TASK STATEMENT: What lines in the records include the string "Assays"? Return each one.

MATERIAL FOR THE TASK:

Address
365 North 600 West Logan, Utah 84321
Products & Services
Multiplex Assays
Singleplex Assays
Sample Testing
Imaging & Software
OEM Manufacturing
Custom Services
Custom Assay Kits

--

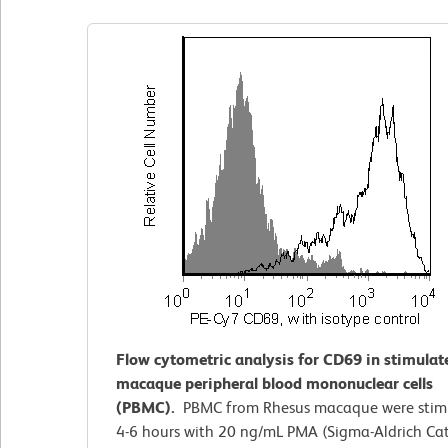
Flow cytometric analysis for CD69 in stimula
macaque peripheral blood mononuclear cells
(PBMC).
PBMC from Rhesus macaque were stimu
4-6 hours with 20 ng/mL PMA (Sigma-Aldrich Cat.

SOLUTION:
Multiplex Assays
Singleplex Assays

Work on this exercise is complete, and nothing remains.